Disney Chief Executive Bob Iger addressed the matter during the company's third-quarter-earnings call, without directly mentioning DeSantis.

"Walt Disney World is still performing well above precovid levels: 21% higher in revenue and 29% higher in operating income compared to fiscal 2019," he said. 

And "following a number of recent changes we've implemented, we continue to see positive guest-experience ratings in our theme parks, including Walt Disney World, and positive indicators for guests looking to book future visits."

The theme parks are not Disney's problem. The death of the movie business is, however, a hurdle that Iger has yet to show that the company has a plan to clear.

Boba Fett starred in a show on Disney+.

Image source: Walt Disney

Disney needs a plan to monetize content 

In 2019 Walt Disney drew in more $11 billion in global box office, or $13 billion when you add in the former Fox properties it also owns. In that year seven Mouse House films crossed the billion-dollar threshold in theaters, according to data from Box Office Mojo.

This year, the company will struggle to reach half that and it has no billion-dollar films, with "Guardians of the Galaxy Vol. 3" closing its theatrical run at $845 million globally. 

(That's actually good for third place this year, as only "Barbie" and "The Super Mario Bros. Movie" have broken the billion-dollar mark and they may be the only two films to do that this year.)

In the precovid world Disney could release two Pixar movies, three Marvel films, a live-action remake of an animated classic, and maybe one other film that each would be nearly guaranteed to earn $1 billion at the box office.

That's simply not how the movie business works anymore. While theaters may remain part of Disney's plan to monetize its content, the past isn't coming back. Theaters may remain a piece of the movie-release puzzle, but 2023 isn't an anomaly or a bad release schedule.

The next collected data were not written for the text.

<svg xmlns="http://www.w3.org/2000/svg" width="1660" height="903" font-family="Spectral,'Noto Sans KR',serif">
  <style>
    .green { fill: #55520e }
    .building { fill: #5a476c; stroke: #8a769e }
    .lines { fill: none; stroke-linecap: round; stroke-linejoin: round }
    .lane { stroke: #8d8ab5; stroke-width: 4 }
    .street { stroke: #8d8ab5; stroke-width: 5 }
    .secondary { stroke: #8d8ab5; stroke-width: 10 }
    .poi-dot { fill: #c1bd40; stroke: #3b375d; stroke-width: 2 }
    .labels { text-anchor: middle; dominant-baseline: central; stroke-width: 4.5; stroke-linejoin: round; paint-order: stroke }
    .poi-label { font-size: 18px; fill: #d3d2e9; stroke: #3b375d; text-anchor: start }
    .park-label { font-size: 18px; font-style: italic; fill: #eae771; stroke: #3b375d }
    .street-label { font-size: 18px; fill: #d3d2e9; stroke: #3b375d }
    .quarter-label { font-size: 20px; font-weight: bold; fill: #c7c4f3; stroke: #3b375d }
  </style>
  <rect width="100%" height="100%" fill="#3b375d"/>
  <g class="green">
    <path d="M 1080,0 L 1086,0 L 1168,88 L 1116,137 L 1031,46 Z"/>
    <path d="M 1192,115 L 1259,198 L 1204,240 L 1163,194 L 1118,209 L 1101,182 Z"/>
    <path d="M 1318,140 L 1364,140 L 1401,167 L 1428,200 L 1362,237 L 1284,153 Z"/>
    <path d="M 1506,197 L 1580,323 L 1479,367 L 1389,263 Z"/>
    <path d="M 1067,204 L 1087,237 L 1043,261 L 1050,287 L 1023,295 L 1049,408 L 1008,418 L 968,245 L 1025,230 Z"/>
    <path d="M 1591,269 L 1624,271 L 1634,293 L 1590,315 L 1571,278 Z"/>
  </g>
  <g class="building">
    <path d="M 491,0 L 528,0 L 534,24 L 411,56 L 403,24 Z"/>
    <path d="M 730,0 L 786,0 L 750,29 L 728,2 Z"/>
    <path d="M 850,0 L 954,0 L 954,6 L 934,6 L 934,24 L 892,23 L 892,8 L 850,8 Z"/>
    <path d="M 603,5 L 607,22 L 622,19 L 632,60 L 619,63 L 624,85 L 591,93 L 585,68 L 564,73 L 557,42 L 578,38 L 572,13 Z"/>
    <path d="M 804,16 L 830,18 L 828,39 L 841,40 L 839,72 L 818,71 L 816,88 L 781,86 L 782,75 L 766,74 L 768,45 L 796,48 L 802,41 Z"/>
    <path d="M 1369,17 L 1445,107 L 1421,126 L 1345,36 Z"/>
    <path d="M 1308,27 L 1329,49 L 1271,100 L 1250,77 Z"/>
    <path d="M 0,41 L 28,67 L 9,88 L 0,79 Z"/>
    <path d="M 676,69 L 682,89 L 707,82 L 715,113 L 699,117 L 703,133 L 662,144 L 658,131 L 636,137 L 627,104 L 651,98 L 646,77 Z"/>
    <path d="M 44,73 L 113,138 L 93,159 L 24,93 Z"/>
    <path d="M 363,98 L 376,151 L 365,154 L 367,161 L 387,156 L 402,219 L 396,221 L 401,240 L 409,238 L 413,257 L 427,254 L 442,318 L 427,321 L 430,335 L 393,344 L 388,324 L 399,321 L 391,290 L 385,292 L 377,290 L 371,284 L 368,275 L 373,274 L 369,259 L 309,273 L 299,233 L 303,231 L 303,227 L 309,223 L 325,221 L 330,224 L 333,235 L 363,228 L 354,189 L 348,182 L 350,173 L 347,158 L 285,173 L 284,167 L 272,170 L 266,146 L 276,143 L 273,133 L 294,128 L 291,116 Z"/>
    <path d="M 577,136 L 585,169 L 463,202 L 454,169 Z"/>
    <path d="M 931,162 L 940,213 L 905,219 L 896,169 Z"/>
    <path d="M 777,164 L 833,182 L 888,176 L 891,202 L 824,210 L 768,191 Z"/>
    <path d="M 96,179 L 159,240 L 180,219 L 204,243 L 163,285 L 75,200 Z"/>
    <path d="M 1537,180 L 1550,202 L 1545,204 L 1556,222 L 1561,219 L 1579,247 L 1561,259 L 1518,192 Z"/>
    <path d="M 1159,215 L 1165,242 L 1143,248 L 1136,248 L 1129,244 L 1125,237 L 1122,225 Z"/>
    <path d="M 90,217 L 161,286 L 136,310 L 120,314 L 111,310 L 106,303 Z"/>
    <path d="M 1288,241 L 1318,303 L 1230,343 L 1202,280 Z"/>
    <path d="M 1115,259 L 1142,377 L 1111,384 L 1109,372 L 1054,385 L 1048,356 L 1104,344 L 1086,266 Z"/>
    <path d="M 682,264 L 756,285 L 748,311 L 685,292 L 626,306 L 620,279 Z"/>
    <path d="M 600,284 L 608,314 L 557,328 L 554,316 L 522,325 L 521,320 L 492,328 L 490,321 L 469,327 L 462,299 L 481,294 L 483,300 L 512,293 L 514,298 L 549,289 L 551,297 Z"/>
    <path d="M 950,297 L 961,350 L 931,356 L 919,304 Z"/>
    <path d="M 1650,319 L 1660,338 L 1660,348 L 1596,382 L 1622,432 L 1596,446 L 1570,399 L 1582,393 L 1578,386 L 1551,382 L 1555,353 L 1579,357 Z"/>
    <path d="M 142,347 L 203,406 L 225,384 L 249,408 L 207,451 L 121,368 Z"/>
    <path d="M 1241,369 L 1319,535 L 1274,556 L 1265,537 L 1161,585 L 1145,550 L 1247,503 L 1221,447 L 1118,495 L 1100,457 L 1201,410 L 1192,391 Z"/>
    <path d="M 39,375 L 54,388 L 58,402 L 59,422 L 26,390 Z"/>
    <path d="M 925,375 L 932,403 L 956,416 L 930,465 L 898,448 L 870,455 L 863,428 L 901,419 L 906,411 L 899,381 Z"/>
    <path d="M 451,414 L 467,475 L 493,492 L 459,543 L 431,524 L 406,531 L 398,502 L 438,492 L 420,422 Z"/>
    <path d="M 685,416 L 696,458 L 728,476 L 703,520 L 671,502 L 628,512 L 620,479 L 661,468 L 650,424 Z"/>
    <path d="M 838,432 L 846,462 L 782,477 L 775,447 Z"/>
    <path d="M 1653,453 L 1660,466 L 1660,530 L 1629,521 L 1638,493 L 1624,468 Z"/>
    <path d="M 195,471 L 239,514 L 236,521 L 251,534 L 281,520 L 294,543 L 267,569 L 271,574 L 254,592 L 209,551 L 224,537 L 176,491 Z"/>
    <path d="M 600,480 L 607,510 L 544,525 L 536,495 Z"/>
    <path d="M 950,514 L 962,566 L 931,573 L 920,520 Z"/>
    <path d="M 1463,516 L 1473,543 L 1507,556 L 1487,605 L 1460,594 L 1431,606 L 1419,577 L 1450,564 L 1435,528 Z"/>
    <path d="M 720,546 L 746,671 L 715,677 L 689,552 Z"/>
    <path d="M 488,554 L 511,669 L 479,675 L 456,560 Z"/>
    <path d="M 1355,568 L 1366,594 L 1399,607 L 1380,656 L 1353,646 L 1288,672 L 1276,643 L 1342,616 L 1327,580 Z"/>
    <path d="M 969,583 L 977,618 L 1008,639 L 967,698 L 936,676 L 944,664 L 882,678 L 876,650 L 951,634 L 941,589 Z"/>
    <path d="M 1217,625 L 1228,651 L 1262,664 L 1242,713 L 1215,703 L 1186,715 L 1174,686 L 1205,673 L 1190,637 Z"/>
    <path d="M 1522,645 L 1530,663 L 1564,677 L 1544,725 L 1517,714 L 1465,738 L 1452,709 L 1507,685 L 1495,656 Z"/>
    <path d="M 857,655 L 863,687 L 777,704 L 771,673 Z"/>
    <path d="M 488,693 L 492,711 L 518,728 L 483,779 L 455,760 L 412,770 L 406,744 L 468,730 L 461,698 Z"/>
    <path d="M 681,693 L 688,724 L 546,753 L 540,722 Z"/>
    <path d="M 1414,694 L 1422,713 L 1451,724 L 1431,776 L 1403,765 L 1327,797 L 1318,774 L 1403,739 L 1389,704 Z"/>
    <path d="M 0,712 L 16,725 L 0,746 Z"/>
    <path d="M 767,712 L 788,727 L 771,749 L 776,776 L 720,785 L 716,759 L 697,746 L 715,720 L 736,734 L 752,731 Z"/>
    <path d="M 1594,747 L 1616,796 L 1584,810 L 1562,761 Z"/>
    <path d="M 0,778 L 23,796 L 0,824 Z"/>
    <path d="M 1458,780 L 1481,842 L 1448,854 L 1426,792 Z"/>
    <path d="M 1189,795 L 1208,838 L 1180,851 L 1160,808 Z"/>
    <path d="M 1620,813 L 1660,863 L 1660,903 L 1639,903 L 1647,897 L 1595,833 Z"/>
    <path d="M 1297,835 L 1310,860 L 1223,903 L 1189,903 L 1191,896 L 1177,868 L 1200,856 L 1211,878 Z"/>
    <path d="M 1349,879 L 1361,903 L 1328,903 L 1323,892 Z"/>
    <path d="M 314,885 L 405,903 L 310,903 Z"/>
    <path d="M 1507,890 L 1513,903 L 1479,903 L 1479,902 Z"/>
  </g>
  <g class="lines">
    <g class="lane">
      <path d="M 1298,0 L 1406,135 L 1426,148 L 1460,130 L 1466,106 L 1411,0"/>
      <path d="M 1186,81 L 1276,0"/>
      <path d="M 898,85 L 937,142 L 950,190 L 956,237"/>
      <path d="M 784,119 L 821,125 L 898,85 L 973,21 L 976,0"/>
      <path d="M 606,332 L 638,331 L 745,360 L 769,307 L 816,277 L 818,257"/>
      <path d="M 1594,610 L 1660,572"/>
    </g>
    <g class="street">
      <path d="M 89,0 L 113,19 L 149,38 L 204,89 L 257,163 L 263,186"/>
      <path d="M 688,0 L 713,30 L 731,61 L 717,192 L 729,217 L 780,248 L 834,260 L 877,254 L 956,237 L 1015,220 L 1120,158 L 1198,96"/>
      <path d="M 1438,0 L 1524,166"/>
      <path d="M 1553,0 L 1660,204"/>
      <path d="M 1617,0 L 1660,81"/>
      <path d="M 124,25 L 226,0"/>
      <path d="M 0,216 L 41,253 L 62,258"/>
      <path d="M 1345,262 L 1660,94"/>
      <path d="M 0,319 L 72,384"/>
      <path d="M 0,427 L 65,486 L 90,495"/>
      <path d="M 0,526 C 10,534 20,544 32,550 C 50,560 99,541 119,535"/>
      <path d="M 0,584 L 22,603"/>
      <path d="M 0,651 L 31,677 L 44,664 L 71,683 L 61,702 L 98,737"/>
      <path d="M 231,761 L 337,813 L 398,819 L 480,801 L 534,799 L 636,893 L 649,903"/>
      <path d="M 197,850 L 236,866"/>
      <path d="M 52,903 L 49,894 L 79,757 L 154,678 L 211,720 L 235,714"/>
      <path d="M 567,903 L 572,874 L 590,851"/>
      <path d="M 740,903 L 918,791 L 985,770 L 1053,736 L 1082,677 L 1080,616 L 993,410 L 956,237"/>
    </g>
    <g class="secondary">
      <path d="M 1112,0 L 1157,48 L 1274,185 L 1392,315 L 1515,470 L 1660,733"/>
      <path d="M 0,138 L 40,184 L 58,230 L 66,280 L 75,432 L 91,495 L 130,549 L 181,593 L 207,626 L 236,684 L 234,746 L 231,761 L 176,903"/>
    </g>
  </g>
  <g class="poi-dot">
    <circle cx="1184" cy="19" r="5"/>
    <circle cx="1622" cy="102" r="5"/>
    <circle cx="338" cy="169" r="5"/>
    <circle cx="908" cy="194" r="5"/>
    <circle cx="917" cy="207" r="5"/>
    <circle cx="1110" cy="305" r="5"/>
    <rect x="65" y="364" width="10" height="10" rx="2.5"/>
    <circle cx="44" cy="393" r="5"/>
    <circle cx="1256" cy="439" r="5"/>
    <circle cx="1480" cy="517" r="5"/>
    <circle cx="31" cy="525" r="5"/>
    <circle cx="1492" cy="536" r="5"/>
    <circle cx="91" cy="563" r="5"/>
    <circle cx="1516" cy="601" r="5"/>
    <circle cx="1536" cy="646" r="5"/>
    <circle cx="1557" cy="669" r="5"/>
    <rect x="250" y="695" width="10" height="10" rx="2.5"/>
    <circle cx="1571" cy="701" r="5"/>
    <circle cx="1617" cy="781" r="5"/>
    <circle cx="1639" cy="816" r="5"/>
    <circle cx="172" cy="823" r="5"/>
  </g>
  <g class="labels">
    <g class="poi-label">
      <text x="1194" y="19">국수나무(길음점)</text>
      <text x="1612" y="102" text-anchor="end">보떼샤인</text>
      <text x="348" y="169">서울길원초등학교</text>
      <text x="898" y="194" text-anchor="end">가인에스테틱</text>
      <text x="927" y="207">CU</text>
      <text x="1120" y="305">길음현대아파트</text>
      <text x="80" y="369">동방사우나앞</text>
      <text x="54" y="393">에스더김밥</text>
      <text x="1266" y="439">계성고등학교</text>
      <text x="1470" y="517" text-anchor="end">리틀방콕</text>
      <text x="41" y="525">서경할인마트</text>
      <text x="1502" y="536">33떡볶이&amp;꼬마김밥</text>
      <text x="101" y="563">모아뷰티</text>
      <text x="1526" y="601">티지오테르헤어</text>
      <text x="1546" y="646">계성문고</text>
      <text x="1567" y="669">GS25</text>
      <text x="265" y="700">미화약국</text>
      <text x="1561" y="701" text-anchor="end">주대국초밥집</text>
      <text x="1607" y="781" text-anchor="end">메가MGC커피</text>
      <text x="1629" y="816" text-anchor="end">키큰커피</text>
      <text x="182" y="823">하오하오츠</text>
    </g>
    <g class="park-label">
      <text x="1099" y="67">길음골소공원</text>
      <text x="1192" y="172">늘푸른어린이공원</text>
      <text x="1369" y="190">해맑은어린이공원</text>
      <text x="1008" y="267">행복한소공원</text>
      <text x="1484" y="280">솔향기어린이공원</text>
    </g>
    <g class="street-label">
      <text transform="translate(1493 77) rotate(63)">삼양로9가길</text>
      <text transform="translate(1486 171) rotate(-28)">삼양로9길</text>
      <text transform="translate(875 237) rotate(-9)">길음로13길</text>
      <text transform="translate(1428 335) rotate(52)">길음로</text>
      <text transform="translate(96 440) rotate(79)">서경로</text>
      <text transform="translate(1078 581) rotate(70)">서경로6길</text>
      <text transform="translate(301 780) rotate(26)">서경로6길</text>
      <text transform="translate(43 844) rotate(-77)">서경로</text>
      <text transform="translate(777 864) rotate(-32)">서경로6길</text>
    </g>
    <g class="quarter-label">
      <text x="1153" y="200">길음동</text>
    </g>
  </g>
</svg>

Consumers have big TVs at home and they're more than happy to watch most films on them.

Disney owns the IP but charges too little

People aren't less interested in Marvel and Star Wars; they're just getting their fix from Disney+ at an absurdly low price. 

Over the past couple of months through the next few weeks, I will have watched about seven hours of premium Star Wars content and five hours of top-tier Marvel content with "Ahsoka" and "Loki" respectively. 

Before the covid pandemic, I gladly would have paid theater prices for each movie in those respective universes. Now, I have consumed about six movies worth of premium content for less than the price of two movie tickets.

By making its premium content television shows available on a service that people can buy for $7.99 a month Disney has devalued its most valuable asset, its intellectual property. 

Consumers have shown that they will pay the $10 to $15 cost of a movie ticket to see what happens next in the Marvel Cinematic Universe or the Star Wars galaxy. But the company has offered top-tier content from those franchises at a lower price.

Iger needs to find a way to replace billions of dollars in lost box office, but charging less for the company's content makes no sense. 

Now, some fans likely won't pay triple the price for Disney+. But if it were to bundle a direct-to-consumer ESPN along with content that currently gets released to movie theaters, Disney might create a package that it can price in a way that reflects the value of its IP.

Consumers want Disney's content and they will likely pay more for it. Iger simply has to find a way to make that happen.